Injector
[ɪn'dʒektə] or [ɪn'dʒɛktɚ]
Definition
(noun.) a contrivance for injecting (e.g., water into the boiler of a steam engine or particles into an accelerator etc.).
Typist: Montague--From WordNet
Definition
(n.) One who, or that which, injects.
(n.) A contrivance for forcing feed water into a steam boiler by the direct action of the steam upon the water. The water is driven into the boiler by the impulse of a jet of the steam which becomes condensed as soon as it strikes the stream of cold water it impels; -- also called Giffard's injector, from the inventor.
Editor: Samantha
Examples
- Among other important improvements in the steam engine are those for replenishing the water in the boiler, and the Giffard Injector is the simplest and most ingenious of all boiler feeds. Edward W. Byrn. The Progress of Invention in the Nineteenth Century.

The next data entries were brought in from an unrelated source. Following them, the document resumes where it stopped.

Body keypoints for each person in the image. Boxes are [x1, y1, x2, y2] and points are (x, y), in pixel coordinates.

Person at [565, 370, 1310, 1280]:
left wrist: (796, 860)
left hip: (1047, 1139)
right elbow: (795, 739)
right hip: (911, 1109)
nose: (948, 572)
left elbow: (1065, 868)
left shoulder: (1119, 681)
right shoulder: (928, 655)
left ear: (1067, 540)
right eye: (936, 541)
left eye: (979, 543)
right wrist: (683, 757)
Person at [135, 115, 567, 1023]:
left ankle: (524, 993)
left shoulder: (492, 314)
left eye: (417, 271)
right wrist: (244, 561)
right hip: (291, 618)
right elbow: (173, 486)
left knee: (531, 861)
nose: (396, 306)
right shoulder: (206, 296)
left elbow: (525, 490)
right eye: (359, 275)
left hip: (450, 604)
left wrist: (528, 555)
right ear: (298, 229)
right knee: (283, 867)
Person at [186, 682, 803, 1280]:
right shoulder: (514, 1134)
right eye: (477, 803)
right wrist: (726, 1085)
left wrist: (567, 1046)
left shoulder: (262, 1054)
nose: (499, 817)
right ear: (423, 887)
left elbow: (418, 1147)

- The Giffard Injector takes a jet of steam from the boiler, and causes it to lift the water in an external pipe, and blow it directly into the boiler against its own pressure. Edward W. Byrn. The Progress of Invention in the Nineteenth Century.
- Prior to the Giffard Injector, steam boilers were supplied with water usually by steam pumps, which forced the water into the boiler against the pressure of the steam. Edward W. Byrn. The Progress of Invention in the Nineteenth Century.
- Fig. 83 shows the application of the injector to locomotives, which are now almost universally supplied with this device. Edward W. Byrn. The Progress of Invention in the Nineteenth Century.
- That modern form of pump known as the _injector_, has many uses in the arts and manufactures. William Henry Doolittle. Inventions in the Century.